I have always regretted the impact that gambling and the lottery have had on poor communities. It seems, in my experience, that suffering, disappointment and hopelessness breed a susceptibility to “get rich quick” dreams and schemes, and I want to slash the tires on the big casino buses that park in front of the Food For Less on Jefferson at the beginning of every month. But this week I confess that I am glad that someone out there chose to play the lottery in my neighborhood. Our good friend, David, who is homeless was rummaging through the trash and found a lottery ticket worth $1,000. He saw it as a sign from God that he was being given a second chance, and he told Doug that he was going to get back in touch with the Christian ministers he used to work with at a local shelter.
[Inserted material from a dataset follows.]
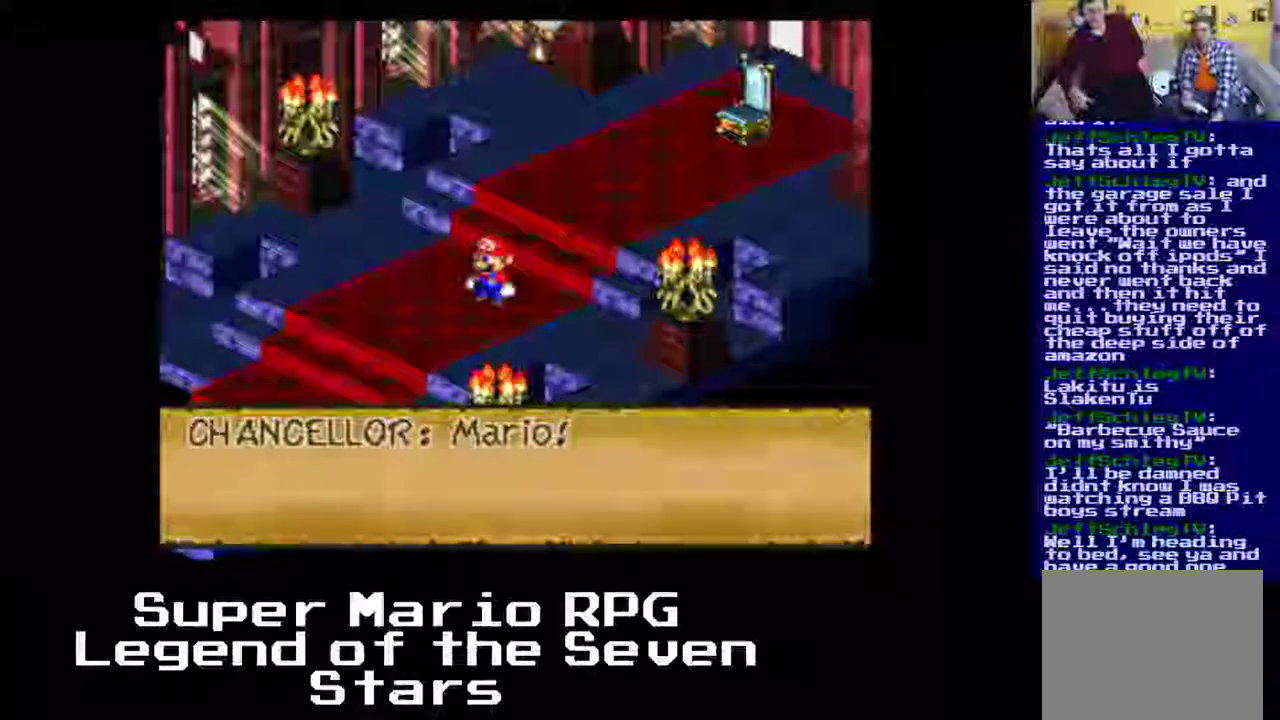
{"buttons": [], "left_stick": "center", "events": []}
I remember sitting in an evangelism class at Fuller when the professor asked us all to share examples of evangelism done badly. Hands shot up as we mocked the uninformed, unenlightened, absurd strategies and schemes we have all witnessed. We were laughing until one student threw out: “those John 3:16 signs in the end zones at football games” and another student across the room raised his hand: “that’s how I was saved.”
Doug and I have invited David to our worship services for close to three years. He has never once set foot inside any of our meeting spaces. We have ministered to him regularly on the streets: we share our faith with him; we offer him food, money and encouragement; we sit and talk with him and listen to how he is doing. But the seed grows in secret and a landfill-bound lottery ticket can be the means God chooses to speak and reveal and redeem. It is humbling, really.
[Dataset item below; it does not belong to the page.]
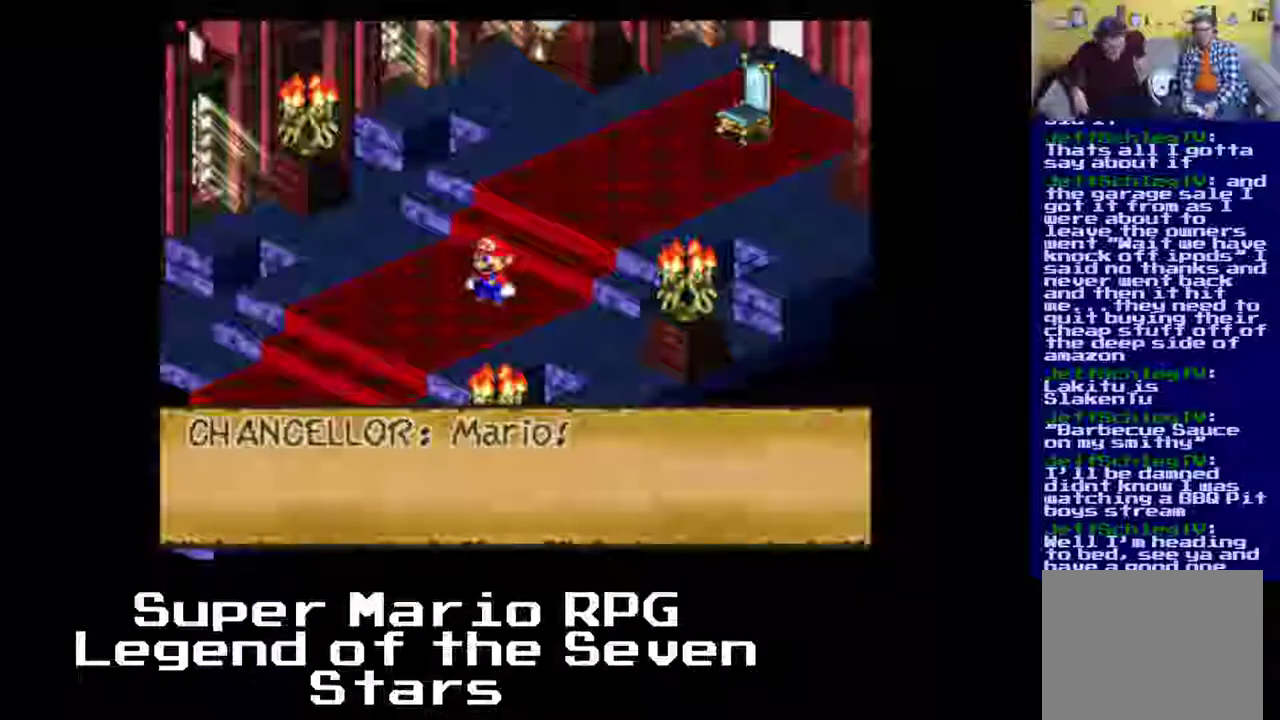
{"buttons": [], "left_stick": "center", "events": []}
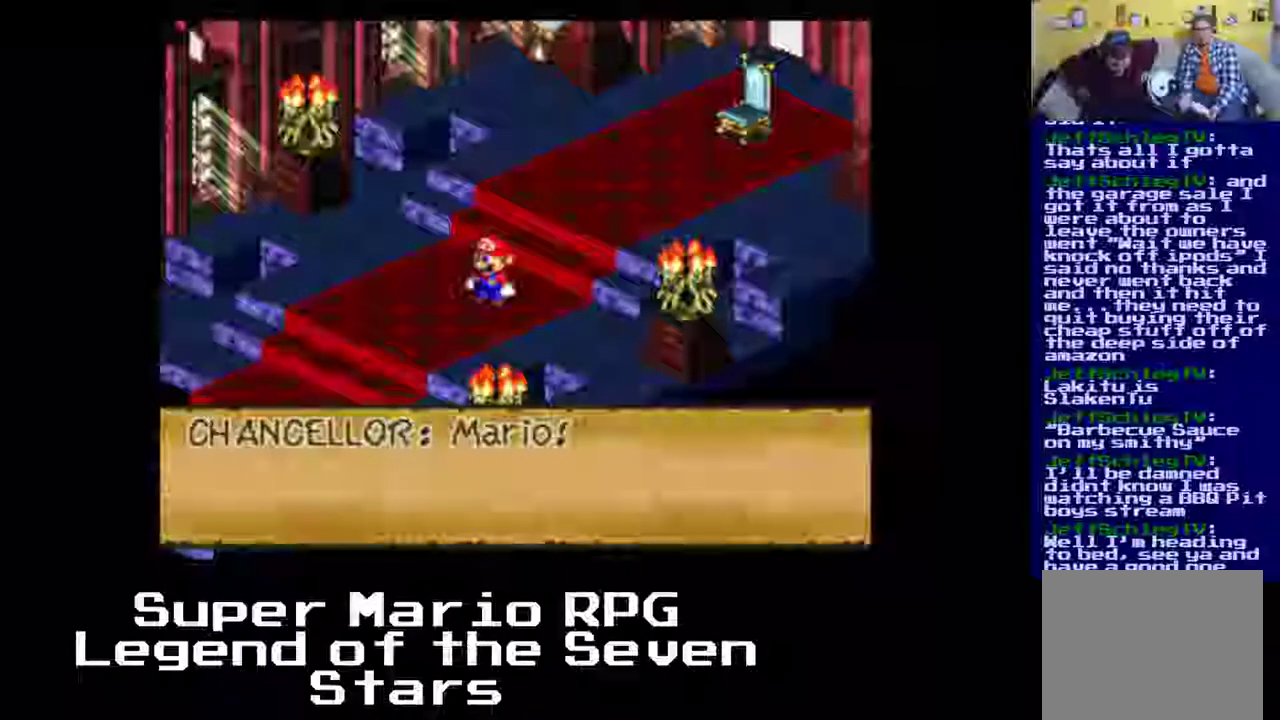
{"buttons": ["B"], "left_stick": "center", "events": [[450, "B", "down"]]}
Very nice. It’s encouraging to realize that God is working out his own strategy in the hearts of the Davids, and our role is necessary but not the whole of what God is doing.
I’ll come back again.
Thanks, Charlie. I really enjoy your site and was pleased to see that you had visited!
I read a great sermon this week from my favorite Rabbi that drove this home:
“We read in the Psalms, ‘Unless ADONAI builds the house, its builders work in vain. Unless ADONAI guards the city, the guard keeps watch in vain’ [Psalm 127:1]. So all of our efforts at building the household of God would be futile, were it not for the intent of God that it should be built.”